De gecommitteerden ad hanc causam dit haar rapport soals voorschreven hebbende ingebragt in de classicale vergadering sijn voor hare aangewende devoijren in deesen eenpariglijck bedanckt, gelijck op deselve wijse oock goetgevonden is het ingebragte advijs van woorde tot woorde aan te nemen en classis acten te insereren. Verhopende, gelijck sij bidden, dat hetselve bij haar edele mogende van so goeder inganck en uijtwerckinge sijn sal dat den classis van Thijel alsnog verblijvende bij den inhoudt van de gearresteerde kerckenordeninge, gelijck sij volgens handtteeckening verpligt staan, oock dieshalven bij haar edele mogende die gunsten en protectie sal vinden, die sij met danckbaarhijt erkennen tot hiertoe van haar edele mogende genoten te hebben.
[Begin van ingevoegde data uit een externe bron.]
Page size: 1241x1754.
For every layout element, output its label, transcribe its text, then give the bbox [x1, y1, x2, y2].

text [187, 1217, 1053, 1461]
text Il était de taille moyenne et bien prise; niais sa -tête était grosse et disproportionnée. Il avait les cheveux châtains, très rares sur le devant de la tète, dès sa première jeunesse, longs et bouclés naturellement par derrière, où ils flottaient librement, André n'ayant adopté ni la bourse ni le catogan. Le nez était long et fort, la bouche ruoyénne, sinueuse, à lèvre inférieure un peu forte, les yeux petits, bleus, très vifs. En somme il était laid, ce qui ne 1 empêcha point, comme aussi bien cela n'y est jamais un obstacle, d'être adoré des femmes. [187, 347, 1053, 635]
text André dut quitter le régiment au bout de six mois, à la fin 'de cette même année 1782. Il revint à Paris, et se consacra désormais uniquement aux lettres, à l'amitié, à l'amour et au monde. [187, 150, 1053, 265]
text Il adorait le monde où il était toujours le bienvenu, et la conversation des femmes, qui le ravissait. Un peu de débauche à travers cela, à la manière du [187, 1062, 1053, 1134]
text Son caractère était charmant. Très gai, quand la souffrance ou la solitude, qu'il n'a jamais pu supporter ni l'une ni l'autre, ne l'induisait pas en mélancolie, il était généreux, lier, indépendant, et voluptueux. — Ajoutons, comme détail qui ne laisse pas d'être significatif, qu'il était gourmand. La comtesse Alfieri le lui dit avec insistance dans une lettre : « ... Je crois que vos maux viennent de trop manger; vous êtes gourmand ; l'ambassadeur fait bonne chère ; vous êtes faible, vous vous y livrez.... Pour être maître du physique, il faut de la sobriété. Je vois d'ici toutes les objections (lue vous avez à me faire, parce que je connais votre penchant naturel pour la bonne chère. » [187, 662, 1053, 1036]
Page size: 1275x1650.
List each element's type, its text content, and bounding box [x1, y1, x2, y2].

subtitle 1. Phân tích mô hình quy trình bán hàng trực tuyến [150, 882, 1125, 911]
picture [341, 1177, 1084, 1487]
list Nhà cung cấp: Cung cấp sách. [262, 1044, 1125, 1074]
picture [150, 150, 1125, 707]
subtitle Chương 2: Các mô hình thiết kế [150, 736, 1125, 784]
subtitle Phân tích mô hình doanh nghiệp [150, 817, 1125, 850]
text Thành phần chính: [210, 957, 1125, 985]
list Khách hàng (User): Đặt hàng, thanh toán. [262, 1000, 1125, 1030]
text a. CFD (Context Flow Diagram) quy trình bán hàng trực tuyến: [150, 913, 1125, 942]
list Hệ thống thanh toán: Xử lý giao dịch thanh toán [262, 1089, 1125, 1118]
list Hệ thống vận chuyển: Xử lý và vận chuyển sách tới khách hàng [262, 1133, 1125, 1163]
En dewijl dominus scriba versogt wiert om ingevolge het ingebragte advijs een missive met dees ingesloten classis resolutie aan haar edele mogende ten blijck van ons onderdanigst respect en eerbiedt af te vaardigen, heeft deselve versogt, twee uijt het midden van deese vergadering mogten werden genomineert en gecommitteert om het koucheren van de missive bij te wonen en deselve nevens den scriba te beteeckenen. 't Welck aanstont sijnde ingewilligt, domini Farreth en Jacobus Peregrinus genampt sijn, die oock sulcx hebben aangenomen.